## Material shown
=======

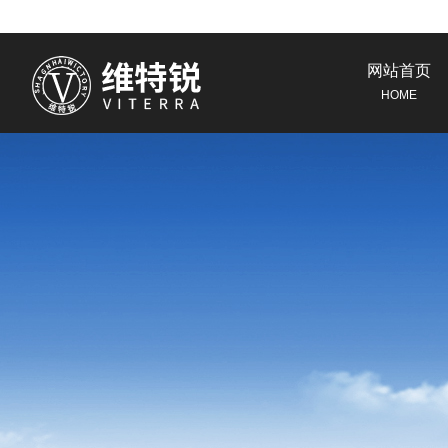
网站首页
HOME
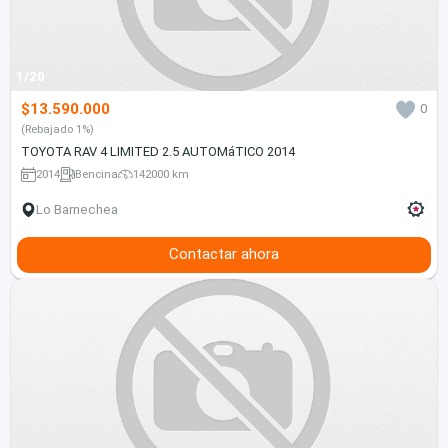
1/20
$13.590.000
0
(Rebajado 1%)
TOYOTA RAV 4 LIMITED 2.5 AUTOMáTICO 2014
2014
Bencina
142000 km
Lo Barnechea
Contactar ahora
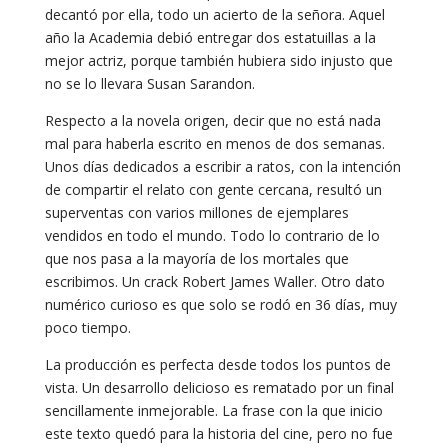
decantó por ella, todo un acierto de la señora. Aquel
año la Academia debió entregar dos estatuillas a la
mejor actriz, porque también hubiera sido injusto que
no se lo llevara Susan Sarandon.
Respecto a la novela origen, decir que no está nada
mal para haberla escrito en menos de dos semanas.
Unos días dedicados a escribir a ratos, con la intención
de compartir el relato con gente cercana, resultó un
superventas con varios millones de ejemplares
vendidos en todo el mundo. Todo lo contrario de lo
que nos pasa a la mayoría de los mortales que
escribimos. Un crack Robert James Waller. Otro dato
numérico curioso es que solo se rodó en 36 días, muy
poco tiempo.
La producción es perfecta desde todos los puntos de
vista. Un desarrollo delicioso es rematado por un final
sencillamente inmejorable. La frase con la que inicio
este texto quedó para la historia del cine, pero no fue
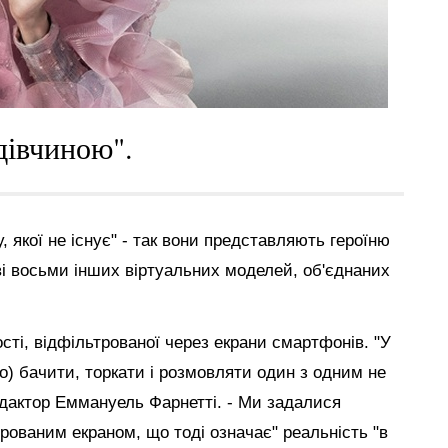
дівчиною".
у, якої не існує" - так вони представляють героїню
ві восьми інших віртуальних моделей, об'єднаних
ті, відфільтрованої через екрани смартфонів. "У
о) бачити, торкати і розмовляти один з одним не
едактор Еммануель Фарнетті. - Ми задалися
рованим екраном, що тоді означає" реальність "в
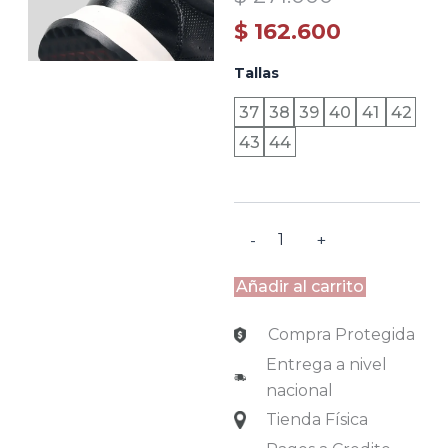
price
price
$
162.600
was:
is:
LYON
Tallas
-
$ 271.000.
$ 162.600.
NEGRO
37
38
39
40
41
42
Y
43
44
BLANCO
cantidad
-
+
Añadir al carrito
Compra Protegida
Entrega a nivel
nacional
Tienda Física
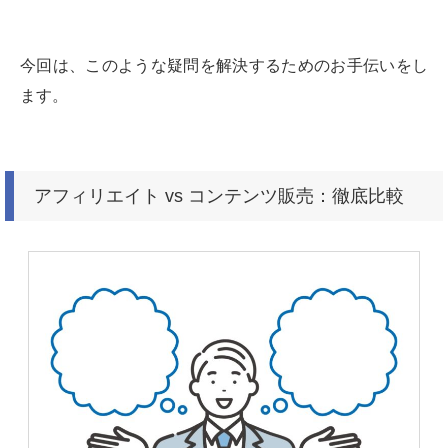
今回は、このような疑問を解決するためのお手伝いをし
ます。
アフィリエイト vs コンテンツ販売：徹底比較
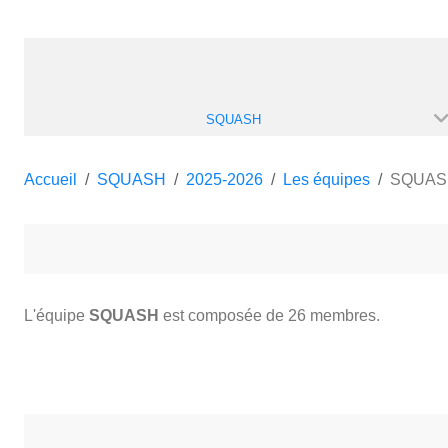
SQUASH
Accueil
SQUASH
2025-2026
Les équipes
SQUAS
L'équipe
SQUASH
est composée de 26 membres.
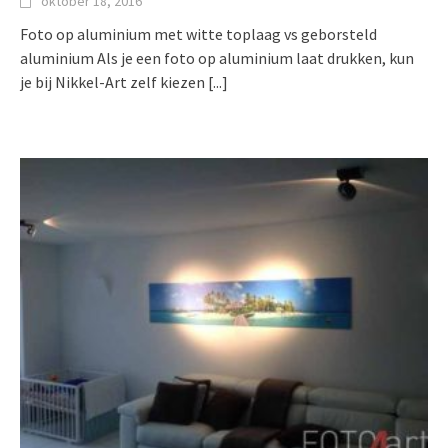
oktober 18, 2016
Foto op aluminium met witte toplaag vs geborsteld
aluminium Als je een foto op aluminium laat drukken, kun
je bij Nikkel-Art zelf kiezen
[...]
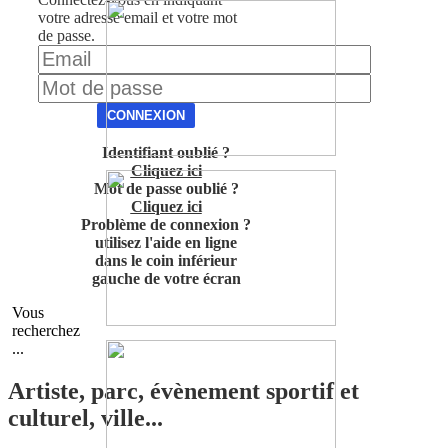
votre adresse email et votre mot
de passe.
CONNEXION
Identifiant oublié ?
Cliquez ici
Mot de passe oublié ?
Cliquez ici
Problème de connexion ?
utilisez l'aide en ligne
dans le coin inférieur
gauche de votre écran
Vous
recherchez
...
Artiste, parc, évènement sportif et
culturel, ville...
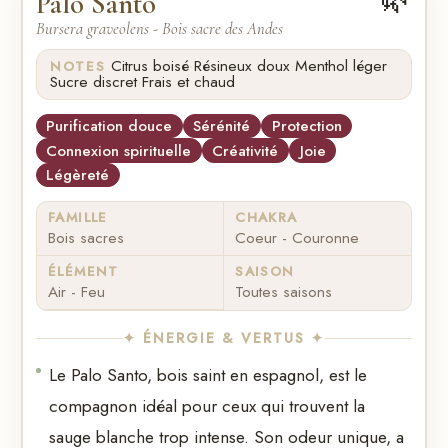
Palo Santo
Bursera graveolens - Bois sacre des Andes
·
·
·
Citrus boisé
Résineux doux
Menthol léger
NOTES
·
Sucre discret
Frais et chaud
Purification douce
Sérénité
Protection
Connexion spirituelle
Créativité
Joie
Légèreté
FAMILLE
CHAKRA
Bois sacres
Coeur - Couronne
ÉLÉMENT
SAISON
Air - Feu
Toutes saisons
✦ ÉNERGIE & VERTUS ✦
Le Palo Santo, bois saint en espagnol, est le
compagnon idéal pour ceux qui trouvent la
sauge blanche trop intense. Son odeur unique, a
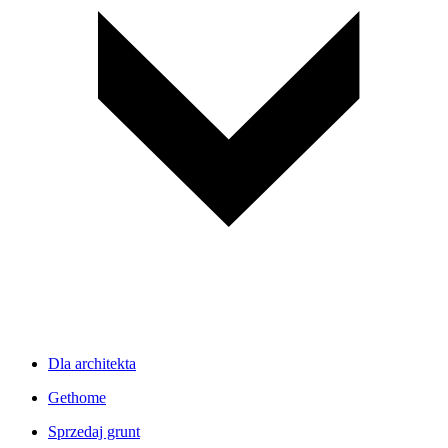
Dla architekta
Gethome
Sprzedaj grunt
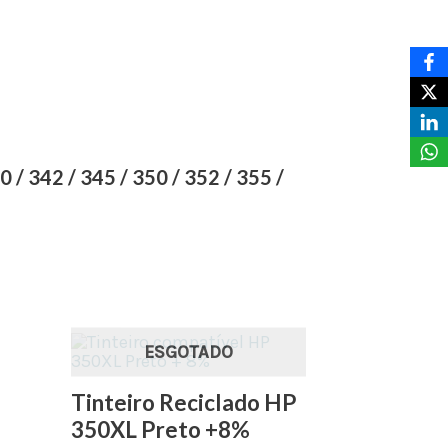
 / 342 / 345 / 350 / 352 / 355 /
ESGOTADO
Tinteiro Reciclado HP
350XL Preto +8%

=======

## Written task
Your answer should be the lines from the opening of the records through the line with "año la Academia", both ends retyped exactly and pictures left out.

## Task solution
网站首页
HOME
1/20
$13.590.000
0
(Rebajado 1%)
TOYOTA RAV 4 LIMITED 2.5 AUTOMáTICO 2014
2014
Bencina
142000 km
Lo Barnechea
Contactar ahora
decantó por ella, todo un acierto de la señora. Aquel
año la Academia debió entregar dos estatuillas a la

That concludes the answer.